Sidney Rocha (Juazeiro do Norte, Ceará, 1965) é escritor, contista e romancista e editor. Doutor Honoris Causa pela Universidade Federal de Pernambuco. Tem vários livros publicados e foi o vencedor do Prêmio Jabuti, em 2012, com o livro de contos O destino das metáforas e do Prêmio Osman Lins, em 1985, pelo romance Sofia, uma ventania para dentro[1].
“Tudo em Sofia sempre teve sabor de epílogo. De encerramento. De síntese. Cada passo parecia uma chegada. Quando um pé ultrapassava o outro, no ato de caminhar, era como se tivéssemos acabado de alcançar o lugar certo. E isso nos fazia bem — como se uma boa visita acabasse de bater à porta.”
“A palavra não é troco — não se oferecem palavras grandes em troca de um punhado de pequenas (...) Em qualquer idioma, a palavra é sempre um fracasso, menor que a ideia. É preciso buscar a vida no mundo onde nascem as ideias — e deixar as palavras no mundo onde elas apenas são.”
Furtuei esse livro da biblioteca da escola em que cursei o ensino médio. Bastou a leitura da primeira página para que eu me visse cativada por Sofia — tanto quanto o próprio narrador. Tenho inúmeros trechos preferidos, e ao relê-los, comentei com amigas o quanto Sofia parece ter alcançado a tal liberdade que Clarice sempre sondava, cutucando a si mesma na tentativa de abrir frestas por onde o vento soprasse diferente. Um frescor que, em Sofia, sopra com naturalidade.

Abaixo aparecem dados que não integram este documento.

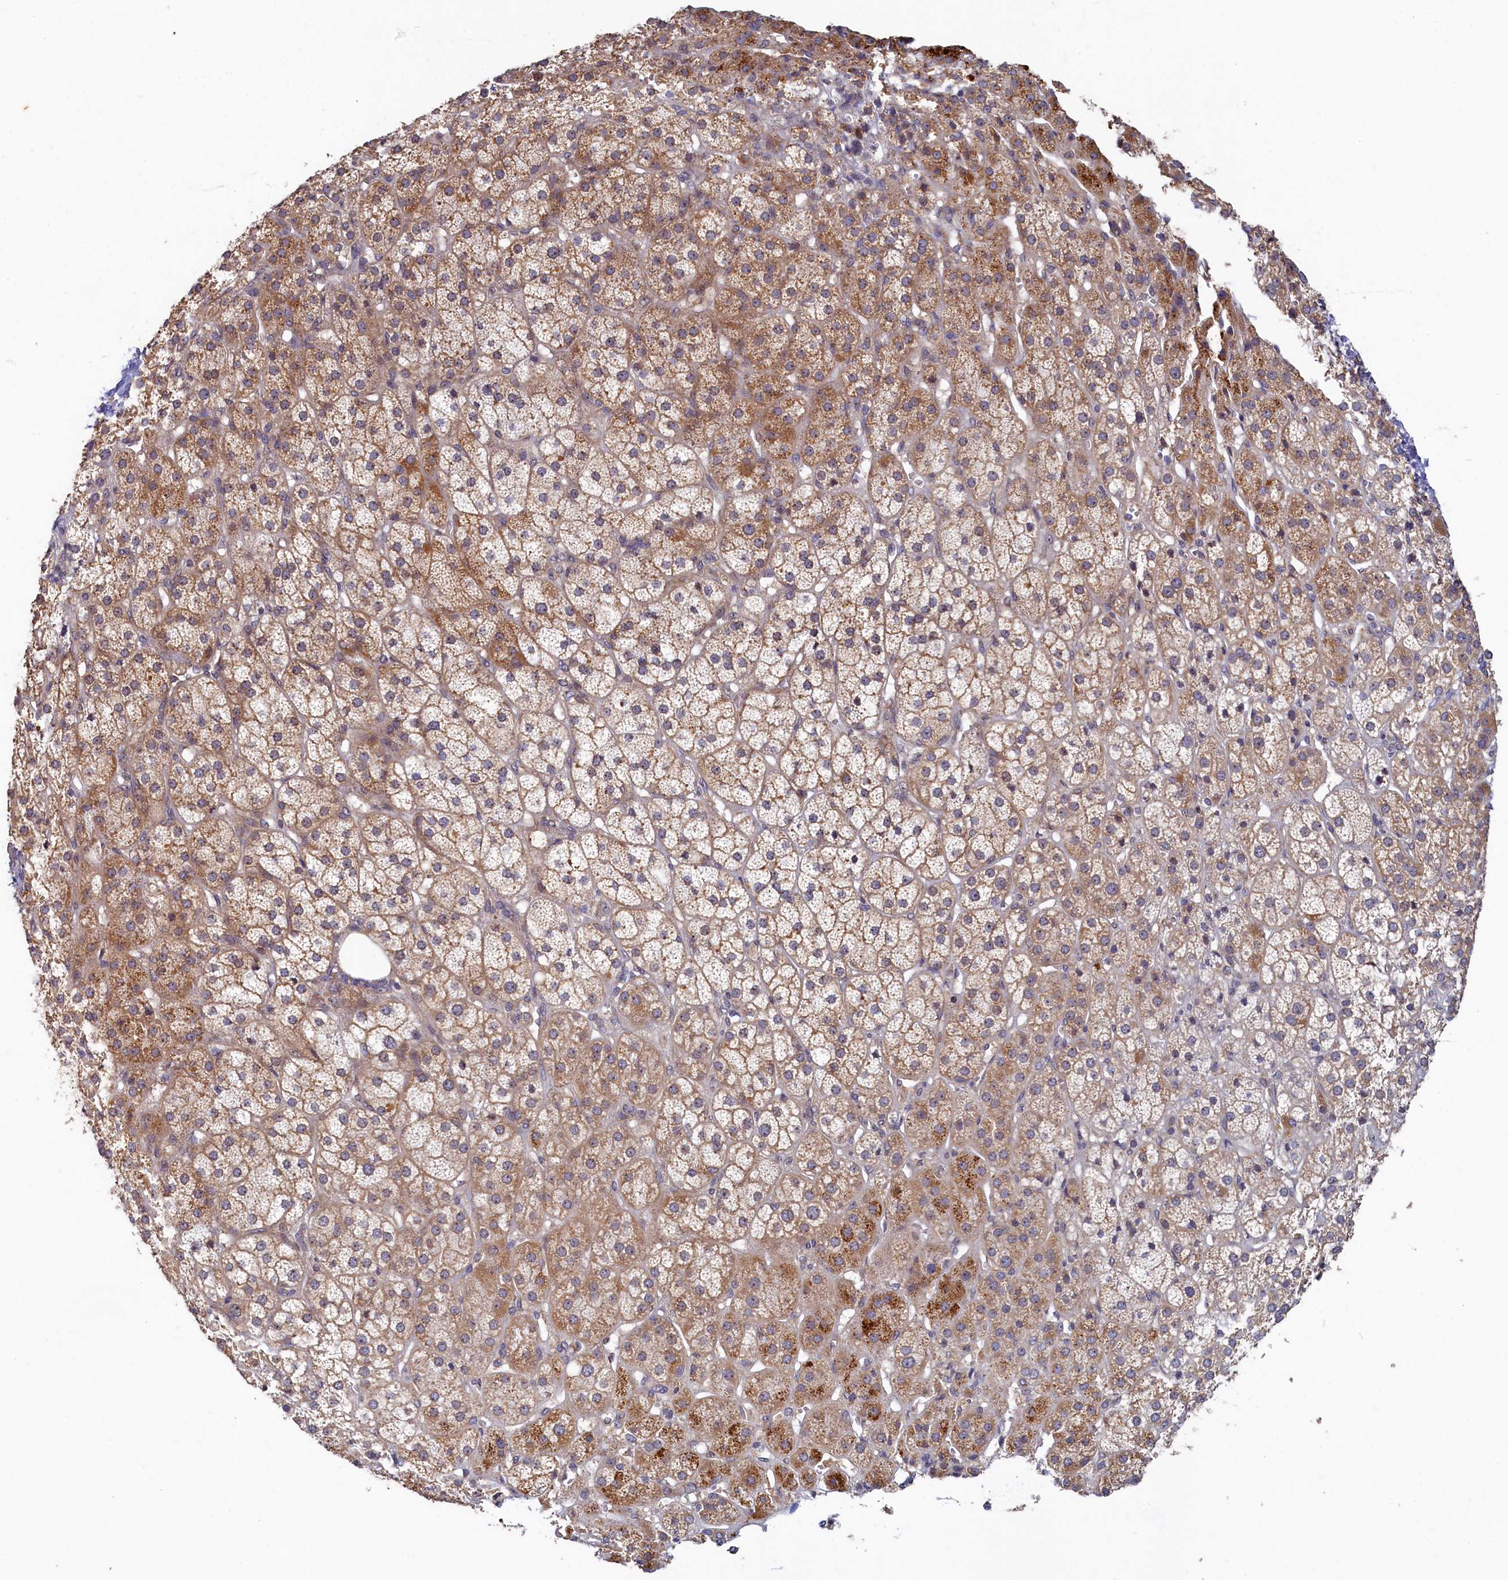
{"staining": {"intensity": "moderate", "quantity": "25%-75%", "location": "cytoplasmic/membranous"}, "tissue": "adrenal gland", "cell_type": "Glandular cells", "image_type": "normal", "snomed": [{"axis": "morphology", "description": "Normal tissue, NOS"}, {"axis": "topography", "description": "Adrenal gland"}], "caption": "Moderate cytoplasmic/membranous expression is appreciated in about 25%-75% of glandular cells in benign adrenal gland. The staining was performed using DAB (3,3'-diaminobenzidine) to visualize the protein expression in brown, while the nuclei were stained in blue with hematoxylin (Magnification: 20x).", "gene": "CEP20", "patient": {"sex": "female", "age": 57}}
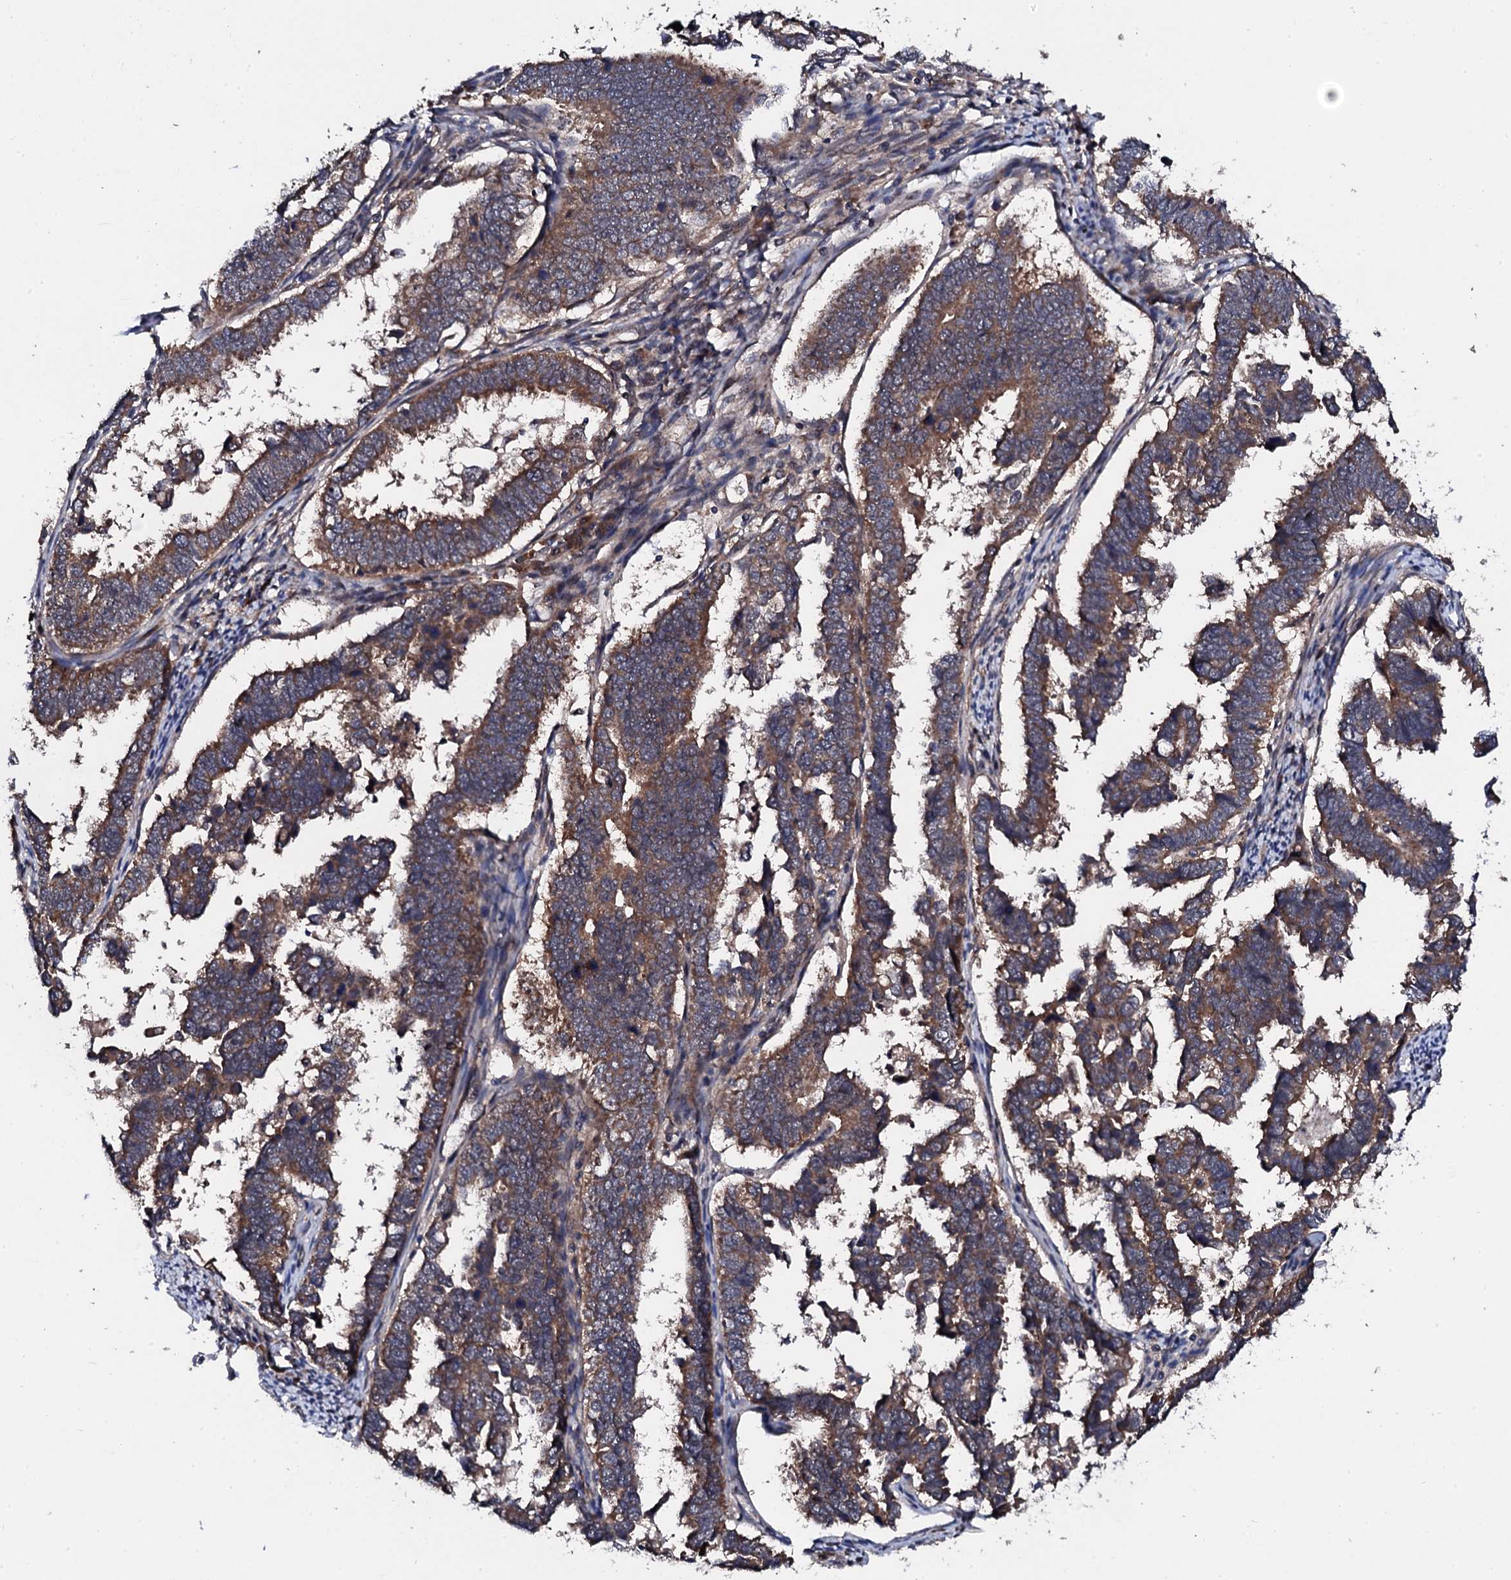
{"staining": {"intensity": "moderate", "quantity": ">75%", "location": "cytoplasmic/membranous"}, "tissue": "endometrial cancer", "cell_type": "Tumor cells", "image_type": "cancer", "snomed": [{"axis": "morphology", "description": "Adenocarcinoma, NOS"}, {"axis": "topography", "description": "Endometrium"}], "caption": "Immunohistochemical staining of endometrial adenocarcinoma displays medium levels of moderate cytoplasmic/membranous staining in about >75% of tumor cells. Using DAB (brown) and hematoxylin (blue) stains, captured at high magnification using brightfield microscopy.", "gene": "IP6K1", "patient": {"sex": "female", "age": 75}}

Se Sofia de fato existiu, bom... Ao final, nos é dada uma pista, talvez uma resposta — mas prefiro não pensar. Quero mantê-la como margem, como farol, como um norte silencioso para uma práxis de vida mais leve, mais autêntica.
Terminei dizendo que gostaria de me reconhecer mais nela, mas ainda sou, demasiadamente, o próprio autor — carregando esse desejo impossível de encontrar respostas. Valeu muito a leitura, Sidney! Meu conterrâneo.